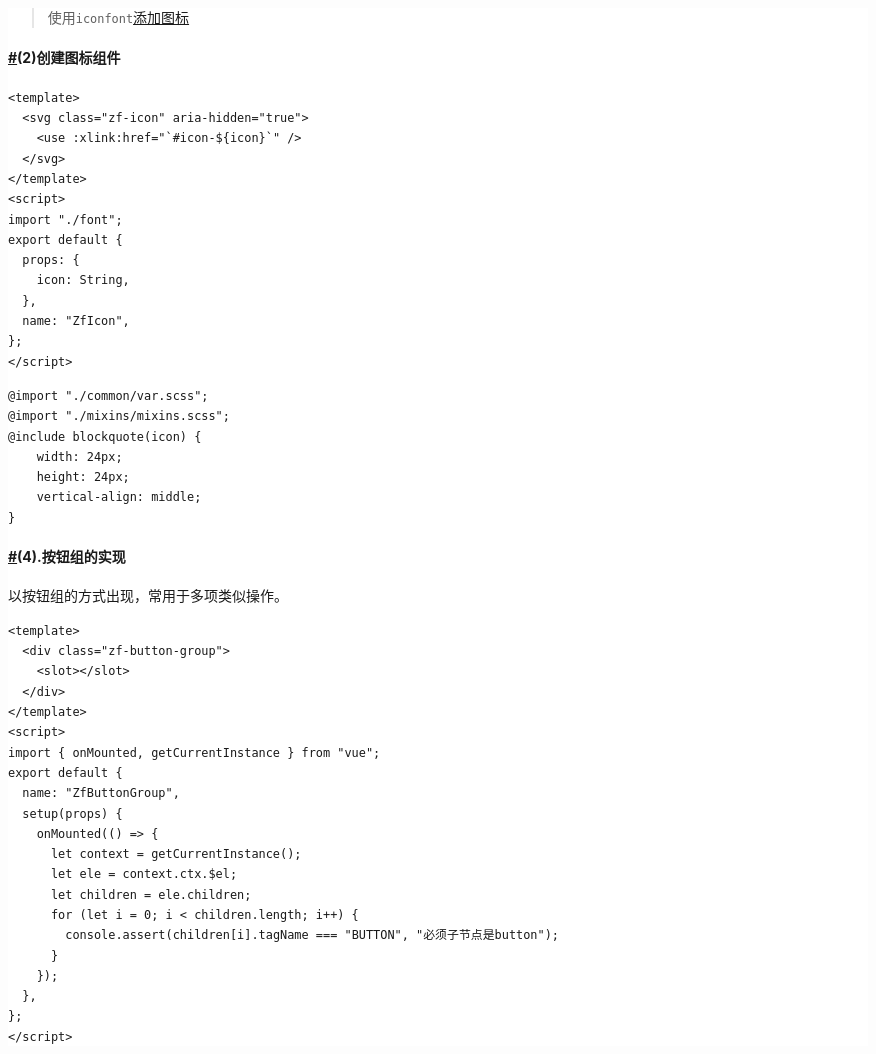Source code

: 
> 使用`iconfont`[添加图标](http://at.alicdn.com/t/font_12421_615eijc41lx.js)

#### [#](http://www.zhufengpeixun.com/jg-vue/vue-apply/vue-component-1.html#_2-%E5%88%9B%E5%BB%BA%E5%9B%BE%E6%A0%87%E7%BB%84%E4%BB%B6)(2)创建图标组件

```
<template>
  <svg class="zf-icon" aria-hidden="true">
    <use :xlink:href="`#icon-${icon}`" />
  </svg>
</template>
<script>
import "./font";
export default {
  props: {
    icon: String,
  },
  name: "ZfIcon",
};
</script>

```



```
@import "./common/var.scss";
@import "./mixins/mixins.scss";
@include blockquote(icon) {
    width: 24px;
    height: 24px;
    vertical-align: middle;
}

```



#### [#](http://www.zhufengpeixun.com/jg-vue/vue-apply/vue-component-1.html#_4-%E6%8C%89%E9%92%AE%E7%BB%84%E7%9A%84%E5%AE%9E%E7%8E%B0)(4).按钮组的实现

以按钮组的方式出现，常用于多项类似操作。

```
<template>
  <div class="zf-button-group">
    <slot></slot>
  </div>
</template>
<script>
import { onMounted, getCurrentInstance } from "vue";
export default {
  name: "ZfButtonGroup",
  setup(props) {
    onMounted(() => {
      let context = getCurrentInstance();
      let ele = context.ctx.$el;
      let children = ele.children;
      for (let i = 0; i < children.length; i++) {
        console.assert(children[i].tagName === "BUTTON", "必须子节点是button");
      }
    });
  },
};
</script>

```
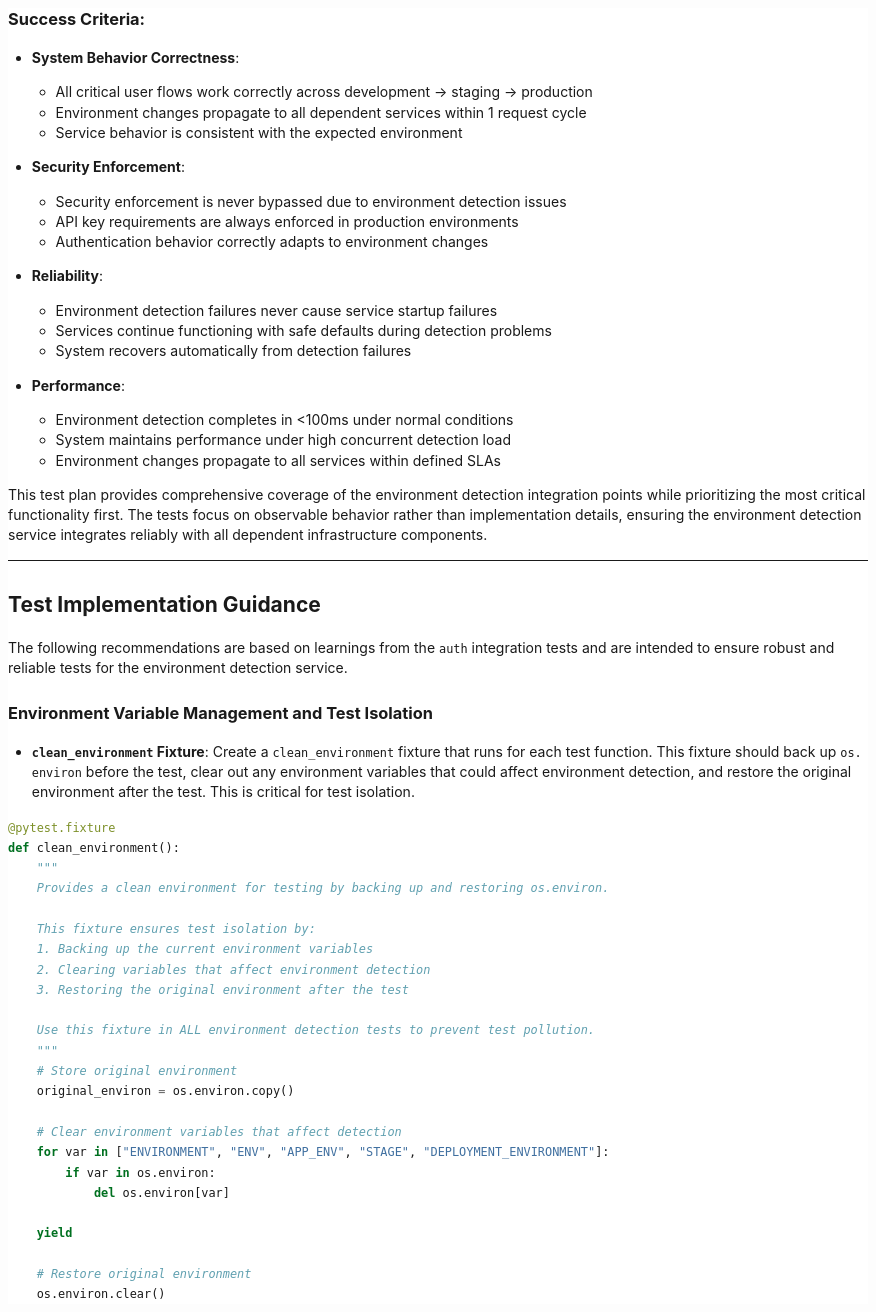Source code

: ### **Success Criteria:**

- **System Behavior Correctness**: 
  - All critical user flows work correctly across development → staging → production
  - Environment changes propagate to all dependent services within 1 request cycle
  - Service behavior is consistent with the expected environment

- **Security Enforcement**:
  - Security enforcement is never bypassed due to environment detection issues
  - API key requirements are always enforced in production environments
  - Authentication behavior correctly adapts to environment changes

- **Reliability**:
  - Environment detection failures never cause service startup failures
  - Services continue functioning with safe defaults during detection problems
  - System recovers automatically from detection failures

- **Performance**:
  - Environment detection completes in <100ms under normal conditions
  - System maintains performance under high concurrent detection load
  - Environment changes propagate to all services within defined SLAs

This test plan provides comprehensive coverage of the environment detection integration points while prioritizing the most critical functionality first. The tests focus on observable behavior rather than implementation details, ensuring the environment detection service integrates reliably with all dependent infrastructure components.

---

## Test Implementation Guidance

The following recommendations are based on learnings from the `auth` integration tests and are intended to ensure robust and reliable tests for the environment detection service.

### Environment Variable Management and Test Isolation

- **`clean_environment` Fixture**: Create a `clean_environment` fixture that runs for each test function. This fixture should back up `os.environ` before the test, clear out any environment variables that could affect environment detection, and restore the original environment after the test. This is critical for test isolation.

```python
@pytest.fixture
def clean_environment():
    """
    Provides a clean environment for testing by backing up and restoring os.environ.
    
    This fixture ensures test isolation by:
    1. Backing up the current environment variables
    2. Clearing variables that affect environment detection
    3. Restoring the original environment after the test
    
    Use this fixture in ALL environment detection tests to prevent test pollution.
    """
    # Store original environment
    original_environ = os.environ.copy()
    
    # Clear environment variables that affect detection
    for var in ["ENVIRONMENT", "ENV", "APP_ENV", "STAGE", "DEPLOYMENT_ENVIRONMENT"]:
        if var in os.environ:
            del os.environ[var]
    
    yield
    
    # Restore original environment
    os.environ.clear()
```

************

§ **EXERCISE AIM**:
Once the pictures are set aside, write out each record exactly.

§ **RESPONSE AREA**:
Source code

: 
> 使用`iconfont`[添加图标](http://at.alicdn.com/t/font_12421_615eijc41lx.js)

#### [#](http://www.zhufengpeixun.com/jg-vue/vue-apply/vue-component-1.html#_2-%E5%88%9B%E5%BB%BA%E5%9B%BE%E6%A0%87%E7%BB%84%E4%BB%B6)(2)创建图标组件

```
<template>
  <svg class="zf-icon" aria-hidden="true">
    <use :xlink:href="`#icon-${icon}`" />
  </svg>
</template>
<script>
import "./font";
export default {
  props: {
    icon: String,
  },
  name: "ZfIcon",
};
</script>

```



```
@import "./common/var.scss";
@import "./mixins/mixins.scss";
@include blockquote(icon) {
    width: 24px;
    height: 24px;
    vertical-align: middle;
}

```



#### [#](http://www.zhufengpeixun.com/jg-vue/vue-apply/vue-component-1.html#_4-%E6%8C%89%E9%92%AE%E7%BB%84%E7%9A%84%E5%AE%9E%E7%8E%B0)(4).按钮组的实现

以按钮组的方式出现，常用于多项类似操作。

```
<template>
  <div class="zf-button-group">
    <slot></slot>
  </div>
</template>
<script>
import { onMounted, getCurrentInstance } from "vue";
export default {
  name: "ZfButtonGroup",
  setup(props) {
    onMounted(() => {
      let context = getCurrentInstance();
      let ele = context.ctx.$el;
      let children = ele.children;
      for (let i = 0; i < children.length; i++) {
        console.assert(children[i].tagName === "BUTTON", "必须子节点是button");
      }
    });
  },
};
</script>

```
Source code

: ### **Success Criteria:**

- **System Behavior Correctness**: 
  - All critical user flows work correctly across development → staging → production
  - Environment changes propagate to all dependent services within 1 request cycle
  - Service behavior is consistent with the expected environment

- **Security Enforcement**:
  - Security enforcement is never bypassed due to environment detection issues
  - API key requirements are always enforced in production environments
  - Authentication behavior correctly adapts to environment changes

- **Reliability**:
  - Environment detection failures never cause service startup failures
  - Services continue functioning with safe defaults during detection problems
  - System recovers automatically from detection failures

- **Performance**:
  - Environment detection completes in <100ms under normal conditions
  - System maintains performance under high concurrent detection load
  - Environment changes propagate to all services within defined SLAs

This test plan provides comprehensive coverage of the environment detection integration points while prioritizing the most critical functionality first. The tests focus on observable behavior rather than implementation details, ensuring the environment detection service integrates reliably with all dependent infrastructure components.

---

## Test Implementation Guidance

The following recommendations are based on learnings from the `auth` integration tests and are intended to ensure robust and reliable tests for the environment detection service.

### Environment Variable Management and Test Isolation

- **`clean_environment` Fixture**: Create a `clean_environment` fixture that runs for each test function. This fixture should back up `os.environ` before the test, clear out any environment variables that could affect environment detection, and restore the original environment after the test. This is critical for test isolation.

```python
@pytest.fixture
def clean_environment():
    """
    Provides a clean environment for testing by backing up and restoring os.environ.
    
    This fixture ensures test isolation by:
    1. Backing up the current environment variables
    2. Clearing variables that affect environment detection
    3. Restoring the original environment after the test
    
    Use this fixture in ALL environment detection tests to prevent test pollution.
    """
    # Store original environment
    original_environ = os.environ.copy()
    
    # Clear environment variables that affect detection
    for var in ["ENVIRONMENT", "ENV", "APP_ENV", "STAGE", "DEPLOYMENT_ENVIRONMENT"]:
        if var in os.environ:
            del os.environ[var]
    
    yield
    
    # Restore original environment
    os.environ.clear()
```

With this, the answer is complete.